Large and ambitious collaboration at Midsummer Festival

A large and ambitious collaboration between dance-theatre company Junk Ensemble and Belfast musical production company Dumbworld saw 80 Cork choristers, young and old, take to the cavernous stage of the Opera House for a Dance Opera that set out to explore our deepest, darkest fears.

Large and ambitious collaboration at Midsummer Festival

A Different Wolf

Cork Opera House

A large and ambitious collaboration between dance-theatre company Junk Ensemble and Belfast musical production company Dumbworld saw 80 Cork choristers, young and old, take to the cavernous stage of the Opera House for a Dance Opera that set out to explore our deepest, darkest fears.

Dumbworld’s lush musical arrangement featured Cork School of Music’s children’s choir, Cór Geal from Whitechurch, three professional singers and a live band, and was a treat.
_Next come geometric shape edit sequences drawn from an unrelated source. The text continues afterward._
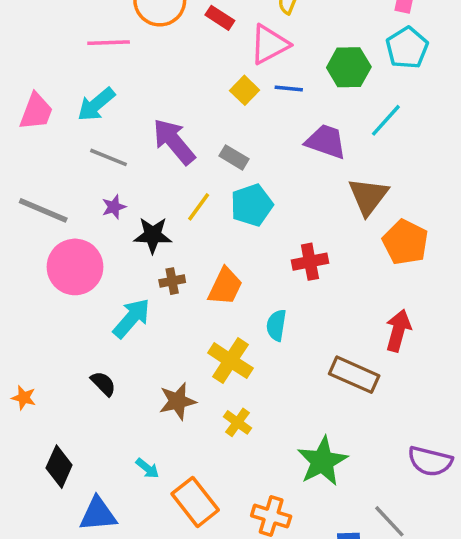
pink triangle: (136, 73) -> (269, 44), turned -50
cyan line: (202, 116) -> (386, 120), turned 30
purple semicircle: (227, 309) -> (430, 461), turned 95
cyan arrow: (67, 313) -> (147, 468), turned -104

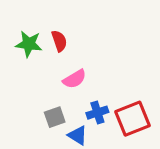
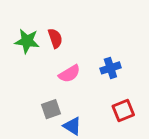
blue cross: (97, 113) -> (110, 68), moved
red square: (132, 119) -> (123, 110), size x0.7

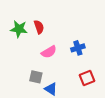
gray square: (51, 109) -> (36, 77), turned 32

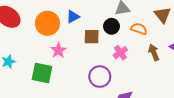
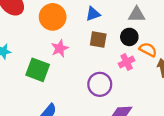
blue triangle: (73, 17) -> (93, 14), moved
black circle: (111, 26) -> (129, 37), moved
orange semicircle: (139, 29) -> (148, 50), moved

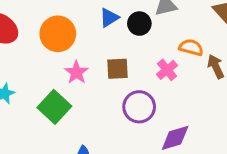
black circle: (129, 37) -> (139, 24), moved
brown square: (98, 39) -> (117, 69), moved
green square: (38, 70) -> (54, 107), turned 35

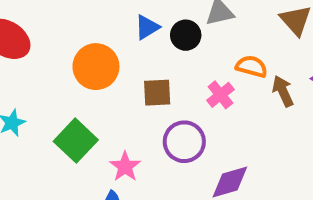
orange circle: (58, 34) -> (96, 67), moved
pink star: (76, 72) -> (125, 167), moved

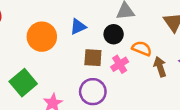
blue triangle: (147, 27) -> (78, 27), moved
black circle: (186, 35) -> (114, 34), moved
brown square: (157, 93) -> (93, 58), moved

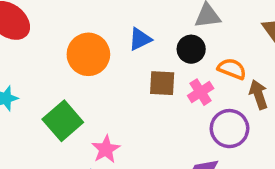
purple circle: (93, 92) -> (229, 129), moved

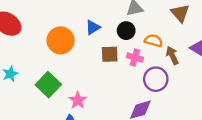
pink cross: (201, 92) -> (135, 58), turned -35

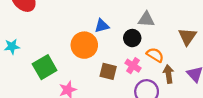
orange circle: (61, 40) -> (84, 45), moved
brown square: (110, 54) -> (108, 71), moved

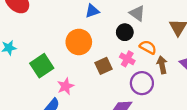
gray triangle: (146, 19) -> (137, 13), turned 35
blue triangle: (102, 26) -> (92, 11), moved
brown square: (108, 71) -> (103, 66), turned -35

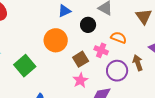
black circle: (125, 32) -> (88, 25), moved
brown arrow: (162, 65) -> (138, 63), moved
pink star: (66, 86) -> (80, 80), moved

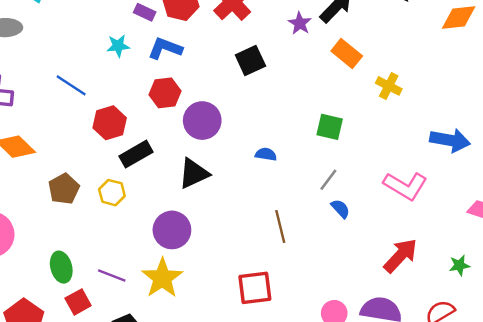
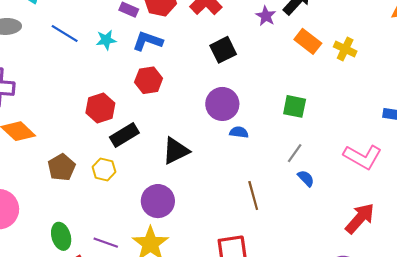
blue line: (71, 85) -> (65, 34), moved
yellow cross: (389, 86) -> (345, 49), moved
purple circle: (202, 121) -> (222, 104), moved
The specially composed libretto included a stand-out performance from opera soprano Amy Ní Fhearraigh.

In terms of dance, the childlike elements of fear were dealt with most successfully, with all the obvious theatricality of fairytale to hang from, while more nebulous adult fears of co-dependency, rejection or loss of autonomy seemed to channel more of a sense of adult embattlement rather than fear, and descended at times into sequences too subtle to be challenging.

Although it was the stated aim of choreographers Jessica and Megan Kennedy to explore fear without creating it, a jump-scare or two actually wouldn’t have gone amiss.

A stunning piece of visual trickery at the denouement of the show, designed to highlight the childhood origins of our fears, was beautiful and moving, but would have been carried off to even greater effect had there been a preceding crescendo of terror.

Carnivore

Crawford Art Gallery

A stylish performance as intricately wrought as the origami sculptures it utilised, Luke Murphy’s Carnivore, a collaboration with Cork sculptor Alex Pentek, went skin deep on Monday evening.

Alex Pentek’s fragile-looking folded paper sculptures proved more durable and malleable than they appear, variously being worn and inhabited by the dancers, folding cleverly to form barriers to contact or spaces to inhabit.

Refreshing elements to the sound design allowed dancers to work with rhythm and even skirted pop music at times, for one sequence, playing out the sensual vulnerability of the nightclub slow-dance to poignant effect.

Luke Murphy’s own astonishing grace and economy of movement stole the show in terms of performance; a dancer to watch endlessly. The choreography sometimes leaned heavily towards the four dancers’ disparate movements, risking atomising the piece and scattering the viewer’s attention for too long.